Which lines of the entries hold the string "Компот"? Copy each one.

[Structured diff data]
○ ○ ○ ○ ○

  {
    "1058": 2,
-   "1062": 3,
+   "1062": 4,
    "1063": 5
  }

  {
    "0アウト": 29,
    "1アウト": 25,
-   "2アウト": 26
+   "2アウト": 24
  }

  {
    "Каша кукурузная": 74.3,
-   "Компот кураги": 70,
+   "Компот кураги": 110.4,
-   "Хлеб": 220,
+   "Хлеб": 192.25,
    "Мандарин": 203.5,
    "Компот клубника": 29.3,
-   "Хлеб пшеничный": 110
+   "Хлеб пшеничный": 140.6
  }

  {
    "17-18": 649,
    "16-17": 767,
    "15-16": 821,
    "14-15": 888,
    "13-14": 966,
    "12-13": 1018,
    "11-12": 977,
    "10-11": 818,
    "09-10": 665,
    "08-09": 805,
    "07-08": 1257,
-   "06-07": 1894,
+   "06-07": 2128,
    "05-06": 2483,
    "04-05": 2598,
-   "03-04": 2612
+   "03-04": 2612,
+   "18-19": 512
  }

○ ○ ○ ○ ○

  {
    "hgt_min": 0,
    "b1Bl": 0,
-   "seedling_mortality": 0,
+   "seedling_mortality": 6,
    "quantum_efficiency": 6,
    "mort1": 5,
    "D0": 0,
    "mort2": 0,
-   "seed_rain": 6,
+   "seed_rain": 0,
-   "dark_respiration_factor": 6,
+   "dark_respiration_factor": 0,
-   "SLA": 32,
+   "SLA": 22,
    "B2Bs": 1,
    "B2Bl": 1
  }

○ ○ ○ ○ ○

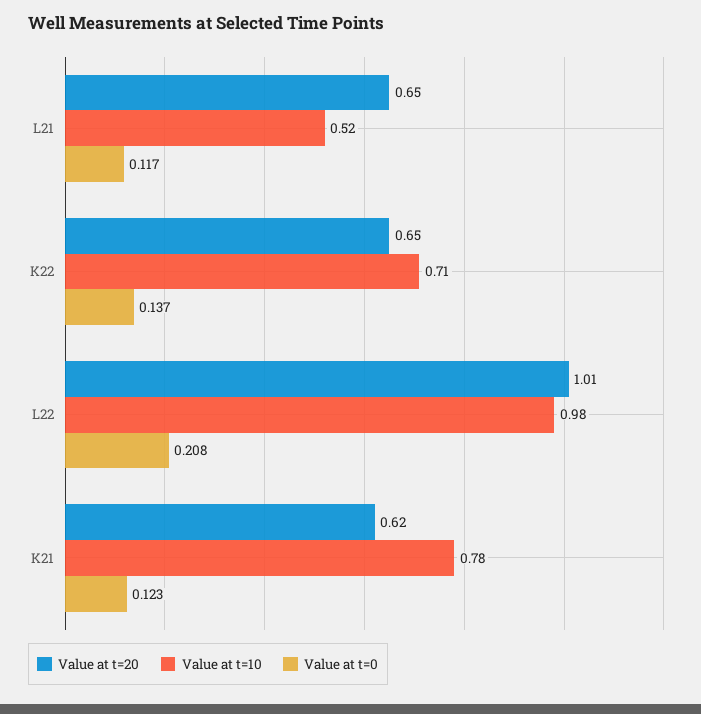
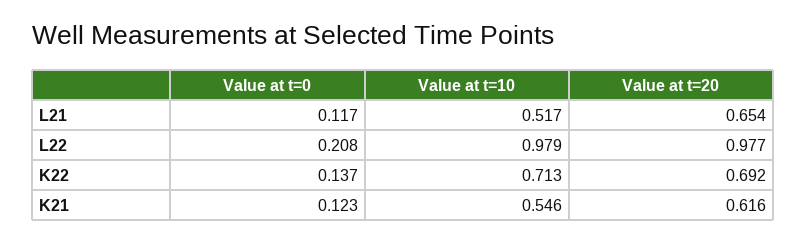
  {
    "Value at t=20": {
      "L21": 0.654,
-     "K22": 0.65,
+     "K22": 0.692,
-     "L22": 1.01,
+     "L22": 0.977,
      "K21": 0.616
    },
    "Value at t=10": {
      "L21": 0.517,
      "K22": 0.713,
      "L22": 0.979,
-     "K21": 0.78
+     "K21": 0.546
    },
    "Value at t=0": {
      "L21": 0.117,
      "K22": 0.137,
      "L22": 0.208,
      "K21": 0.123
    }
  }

○ ○ ○ ○ ○

__Result of the exercise__:
-   "Компот кураги": 70,
+   "Компот кураги": 110.4,
    "Компот клубника": 29.3,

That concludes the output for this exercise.